"Hm! May I ask what's up?"

"You may if you like, but I shan't tell you."

"Hm!... Well—it's a dog's life—but I suppose it's no good my saying anything——"

"Not a bit."

So Amory was put to bed, most unhygienically, in Dorothy's dining-room; but in the middle of the night she woke, quite unable to remember where she was. There was a narrow opening between the drawn curtains; through it a glimmer of light shone on the Venetian blinds from the street-lamp outside; and without any other light Amory got out of her improvised couch. She felt her way along the wall to a switch, and then suddenly flooded the room with light.
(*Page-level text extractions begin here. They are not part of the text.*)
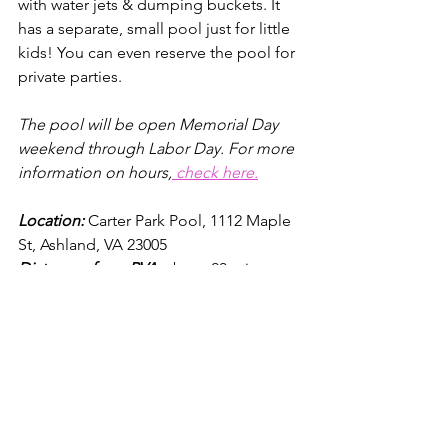
with water jets & dumping buckets. It 
has a separate, small pool just for little 
kids! You can even reserve the pool for 
private parties.
The pool will be open Memorial Day 
weekend through Labor Day. For more 
information on hours,
 check here.
Location: 
Carter Park Po
ol, 
1112 Maple 
St, Ashland, VA 23005
Distances from RVA
: about 20 minutes 
from the city and about 35 minutes 
from Short Pump
Cost:
In addition to paying a parking 
free, the aquatic center charges 
a per 
person swimming rate
.
 It
 costs $9 per 
adult & $8 per kid (12-3) on weekdays. 2 
and under are free. It costs $10 per 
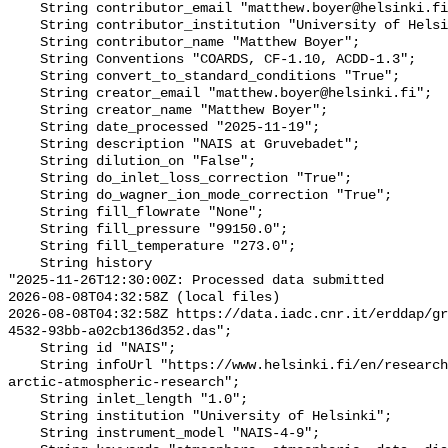
    String contributor_email "matthew.boyer@helsinki.fi";

    String contributor_institution "University of Helsinki";

    String contributor_name "Matthew Boyer";

    String Conventions "COARDS, CF-1.10, ACDD-1.3";

    String convert_to_standard_conditions "True";

    String creator_email "matthew.boyer@helsinki.fi";

    String creator_name "Matthew Boyer";

    String date_processed "2025-11-19";

    String description "NAIS at Gruvebadet";

    String dilution_on "False";

    String do_inlet_loss_correction "True";

    String do_wagner_ion_mode_correction "True";

    String fill_flowrate "None";

    String fill_pressure "99150.0";

    String fill_temperature "273.0";

    String history 

"2025-11-26T12:30:00Z: Processed data submitted

2026-08-08T04:32:58Z (local files)

2026-08-08T04:32:58Z https://data.iadc.cnr.it/erddap/g
4532-93bb-a02cb136d352.das";

    String id "NAIS";

    String infoUrl "https://www.helsinki.fi/en/researchgroups/polar-and-
arctic-atmospheric-research";

    String inlet_length "1.0";

    String institution "University of Helsinki";

    String instrument_model "NAIS-4-9";
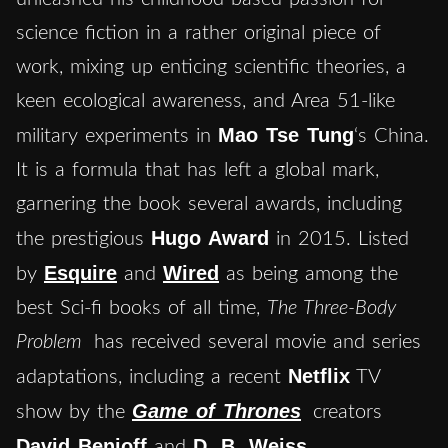
science fiction in a rather original piece of
work, mixing up enticing scientific theories, a
keen ecological awareness, and Area 51-like
Mao Tse Tung
military experiments in
‘s China.
It is a formula that has left a global mark,
garnering the book several awards, including
Hugo Award
the prestigious
in 2015. Listed
Esquire
Wired
by
and
as being among the
best Sci-fi books of all time,
The Three-Body
Problem
has received several movie and series
Netflix
adaptations, including a recent
TV
Game of Thrones
show by the
creators
David Benioff
D. B. Weiss
and
.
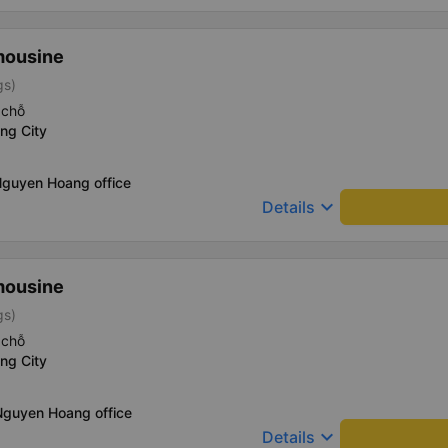
mousine
gs)
 chỗ
ng City
Nguyen Hoang office
keyboard_arrow_down
Details
mousine
gs)
 chỗ
ng City
Nguyen Hoang office
keyboard_arrow_down
Details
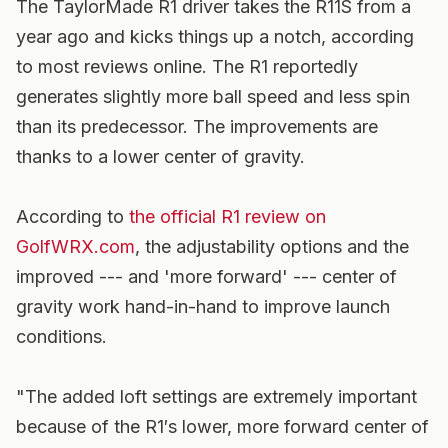
The TaylorMade R1 driver takes the R11S from a
year ago and kicks things up a notch, according
to most reviews online. The R1 reportedly
generates slightly more ball speed and less spin
than its predecessor. The improvements are
thanks to a lower center of gravity.
According to
the official R1 review on
GolfWRX.com
, the adjustability options and the
improved --- and 'more forward' --- center of
gravity work hand-in-hand to improve launch
conditions.
"The added loft settings are extremely important
because of the R1′s lower, more forward center of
Blinking, she looked around. She herself wore one of Dorothy's nightgowns. On Stan's armchair, near his pipe-rack, was her hat, and her clothing lay in a heap where she had stepped out of it. Dorothy's slippers lay by the fender, and Dorothy had been too occupied to remember to remove the photograph of Uncle Ben from the mantelpiece. It seemed to be watching Amory as she stood, only half awake, in her borrowed nightgown.

It was odd, the way things came about——

If you had asked Amory at six o'clock the evening before where she intended to spend the night, she would not have replied "In Dorothy Tasker's flat——"

But she felt frightfully listless, and the improvised bed was very warm——

She switched off the light and crept back.